Even if I was going to make my own kit I would not use a mishimoto intercooler. Nothing against their quality, they just don't make an ideal size intercooler for our cars. The ZZP kit is really the best bang for your buck...


----------



## limited360 (May 6, 2011)

Skilz10179 said:


> Even if I was going to make my own kit I would not use a mishimoto intercooler. Nothing against their quality, they just don't make an ideal size intercooler for our cars. The ZZP kit is really the best bang for your buck...


+1 here...


I have a Mishimoto Radiator setup for my Integra, its a great product. However I will stick with the kit that is made for my car... easier and requires no thought. Not like we need a bigger IC than the ZZP one...


----------



## xxxxxxxxderoid (May 11, 2012)

just a thought guys, which intercooler do you think is better? zzp or hep?
i think they both have their pros and cons. for example hep gets you polished pipes but zzp looks like a thicker core which should make for better cooling. but hep seems to have a better flowing design with the airflow entry to the tanks being straight rather than an elbow, but zzp is cheaper......

what do you guys think?


----------



## Cruze24 (May 21, 2013)

What about Ebay Intercooler kit anyone installed it was it hard.


----------



## Hoon (Mar 18, 2012)

Dont use a no-name ebay intercooler if you expect it to be better than stock.


----------



## iKermit (Dec 13, 2010)

Hoon said:


> Dont use a no-name ebay intercooler if you expect it to be better than stock.

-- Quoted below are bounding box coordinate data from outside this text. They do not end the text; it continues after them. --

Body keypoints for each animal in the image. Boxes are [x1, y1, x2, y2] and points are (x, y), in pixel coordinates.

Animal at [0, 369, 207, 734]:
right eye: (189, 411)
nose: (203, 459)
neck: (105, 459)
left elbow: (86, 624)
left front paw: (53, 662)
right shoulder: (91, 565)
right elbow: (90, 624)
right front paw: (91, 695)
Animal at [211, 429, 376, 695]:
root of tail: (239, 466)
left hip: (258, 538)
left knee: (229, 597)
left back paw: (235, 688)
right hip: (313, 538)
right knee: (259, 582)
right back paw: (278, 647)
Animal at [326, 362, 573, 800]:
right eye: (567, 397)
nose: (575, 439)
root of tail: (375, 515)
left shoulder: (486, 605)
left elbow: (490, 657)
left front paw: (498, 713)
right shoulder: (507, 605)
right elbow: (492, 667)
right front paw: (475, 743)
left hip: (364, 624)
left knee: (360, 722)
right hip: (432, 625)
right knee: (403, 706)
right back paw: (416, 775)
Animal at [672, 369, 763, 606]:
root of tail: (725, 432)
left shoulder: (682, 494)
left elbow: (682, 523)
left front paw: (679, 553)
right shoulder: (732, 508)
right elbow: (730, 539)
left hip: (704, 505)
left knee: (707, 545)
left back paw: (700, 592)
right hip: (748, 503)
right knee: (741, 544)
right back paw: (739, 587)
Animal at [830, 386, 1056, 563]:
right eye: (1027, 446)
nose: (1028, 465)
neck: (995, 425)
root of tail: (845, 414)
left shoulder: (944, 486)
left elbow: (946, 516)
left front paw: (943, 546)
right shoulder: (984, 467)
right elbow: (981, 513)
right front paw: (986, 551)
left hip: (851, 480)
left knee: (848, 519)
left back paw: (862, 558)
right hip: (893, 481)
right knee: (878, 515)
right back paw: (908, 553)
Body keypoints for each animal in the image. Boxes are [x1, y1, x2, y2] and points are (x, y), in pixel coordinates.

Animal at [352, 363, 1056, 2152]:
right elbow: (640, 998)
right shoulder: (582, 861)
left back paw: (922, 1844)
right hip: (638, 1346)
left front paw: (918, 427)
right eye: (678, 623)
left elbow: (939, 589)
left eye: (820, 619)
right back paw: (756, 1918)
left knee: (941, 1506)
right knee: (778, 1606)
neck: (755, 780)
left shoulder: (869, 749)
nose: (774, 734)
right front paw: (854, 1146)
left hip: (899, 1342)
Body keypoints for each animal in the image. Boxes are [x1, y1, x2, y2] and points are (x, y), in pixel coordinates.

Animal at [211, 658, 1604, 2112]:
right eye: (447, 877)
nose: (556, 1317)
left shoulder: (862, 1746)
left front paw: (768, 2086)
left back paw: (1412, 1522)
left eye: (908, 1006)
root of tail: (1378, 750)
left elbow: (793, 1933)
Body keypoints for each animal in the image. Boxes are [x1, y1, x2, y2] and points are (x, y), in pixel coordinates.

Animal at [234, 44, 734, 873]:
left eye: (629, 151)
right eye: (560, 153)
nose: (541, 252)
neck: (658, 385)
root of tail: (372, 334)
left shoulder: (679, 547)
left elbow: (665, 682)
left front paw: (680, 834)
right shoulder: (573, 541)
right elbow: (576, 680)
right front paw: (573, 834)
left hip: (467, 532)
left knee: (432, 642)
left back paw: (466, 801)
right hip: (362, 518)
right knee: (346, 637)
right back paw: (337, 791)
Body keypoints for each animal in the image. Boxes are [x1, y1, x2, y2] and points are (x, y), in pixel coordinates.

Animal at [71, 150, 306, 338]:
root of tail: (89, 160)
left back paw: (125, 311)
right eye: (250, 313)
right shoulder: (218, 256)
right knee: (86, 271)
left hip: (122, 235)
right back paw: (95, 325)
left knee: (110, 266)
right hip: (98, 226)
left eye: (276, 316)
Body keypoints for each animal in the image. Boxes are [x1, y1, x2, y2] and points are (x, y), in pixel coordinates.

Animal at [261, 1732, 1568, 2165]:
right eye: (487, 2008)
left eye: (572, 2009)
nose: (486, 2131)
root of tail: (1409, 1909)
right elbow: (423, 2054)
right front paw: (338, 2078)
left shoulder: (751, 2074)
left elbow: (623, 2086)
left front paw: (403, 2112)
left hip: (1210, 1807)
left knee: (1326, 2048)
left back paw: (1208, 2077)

Exactly. Stick with something that is more proven to do better, than proven to be cheaper with no pros to it.


----------



## H3LLON3ARTH (Dec 16, 2011)

Is there a company's name on the EBay item (OnlyTarus ) is running cxracings and he has no complaints


Sent from AutoGuide.com Free App


----------



## Skilz10179 (Mar 22, 2011)

You get what you pay for....


----------



## Gh0st (Oct 17, 2012)

My stock intercooler has been great for me, what data do you have that shows your intercooler is not working well?


----------



## Chevyderek72 (May 16, 2011)

H3LLON3ARTH said:


> Is there a company's name on the EBay item (OnlyTarus ) is running cxracings and he has no complaints
> 
> 
> Sent from AutoGuide.com Free App


One thing to note is the cxracing intercooler isn't "bolt-on". It requires modification to work properly.

Edit: I believe to the mounts mainly.

Sent from AutoGuide.com App


----------



## H3LLON3ARTH (Dec 16, 2011)

Chevyderek72 said:


> One thing to note is the cxracing intercooler isn't "bolt-on". It requires modification to work properly.
> 
> Edit: I believe to the mounts mainly.
> 
> Sent from AutoGuide.com App


Yes I forget what you have to do but maybe Onlytaurus will chim in

Sent from AutoGuide.com Free App


----------



## Cruze24 (May 21, 2013)

is ZZP intake replace and direct fit so u dont need weld stuff and how hard installation


----------



## Hoon (Mar 18, 2012)

All the intakes are direct fit with a 15 minute install with basic hand tools.


----------